Internet è così: ci sono le informazioni del mondo, ci posso trovare qualunque cosa e per questo mi rinchiudo su facebook, leggo cose di tre, quattro righe, filtrate dai miei amici che non ho mai visto. Ne ho bisogno per fare qualcosa.
E questo mi tranquillizza: trovo gente che commenta cose che commenterei anche io, che si indigna per cose che indignano anche me e che dopo un giorno sono sparite nella timeline.
Non mi indigno davvero, mi indigno quel tanto che basta perche’ il social network possa continuare a funzionare.
Eppure le notizie scorrono su internet, sui social, notizie che non potrei avere in altro modo se non lì dentro. Lo uso come giustificazione, in fondo devo starci per non restare fuori da queste notizie, dalle persone che mi danno queste notizie.
Il problema, per me, è che non posso stare in due posti. Se sto dentro internet ci sto con tutto me stesso. È un lavoro essere davvero dentro internet, usare tutti i suoi strumenti di apparizione. Di esistenza. Un conto è usare internet, leggere la posta, guardare due siti. Un conto è *essere* su internet. Tutto un altro paio di maniche. Richiede tempo, abnegazione, partecipazione.

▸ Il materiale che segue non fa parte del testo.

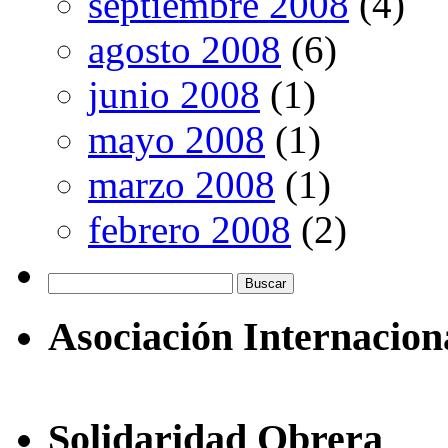
septiembre 2008
(4)
agosto 2008
(6)
junio 2008
(1)
mayo 2008
(1)
marzo 2008
(1)
febrero 2008
(2)
Buscar:
Asociación Internacion
Solidaridad Obrera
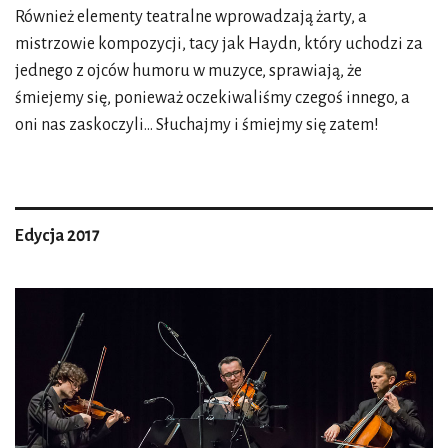
Również elementy teatralne wprowadzają żarty, a
mistrzowie kompozycji, tacy jak Haydn, który uchodzi za
jednego z ojców humoru w muzyce, sprawiają, że
śmiejemy się, ponieważ oczekiwaliśmy czegoś innego, a
oni nas zaskoczyli… Słuchajmy i śmiejmy się zatem!
Edycja 2017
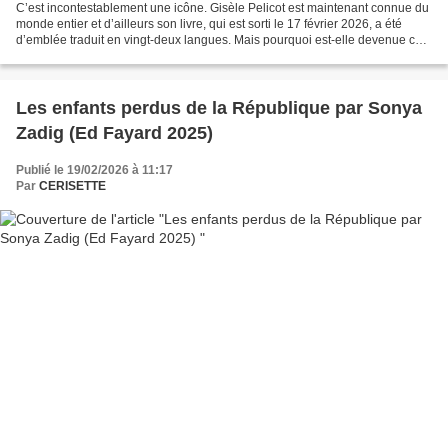
C’est incontestablement une icône. Gisèle Pelicot est maintenant connue du
monde entier et d’ailleurs son livre, qui est sorti le 17 février 2026, a été
d’emblée traduit en vingt-deux langues. Mais pourquoi est-elle devenue cet
emblème international,...
Les enfants perdus de la République par Sonya
Zadig (Ed Fayard 2025)
Publié le 19/02/2026 à 11:17
Par
CERISETTE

Quando funziona, quando entro e sono su internet, mi giro, per un attimo: vedo la mia casa, lo studio, i libri, le tende, la finestra. E tutto questo mondo reale mi appare come qualcosa di alieno, di estraneo. Qualcosa che si è congelato mentre ero su internet ed è invecchiato di mille anni, di duemila anni.
La polvere crolla dai buchi del soffitto, le tende si sfaldano a pezzi, le ragnatele sono in ogni angolo. Un ragazzo mi fissa dalla fessura della porta.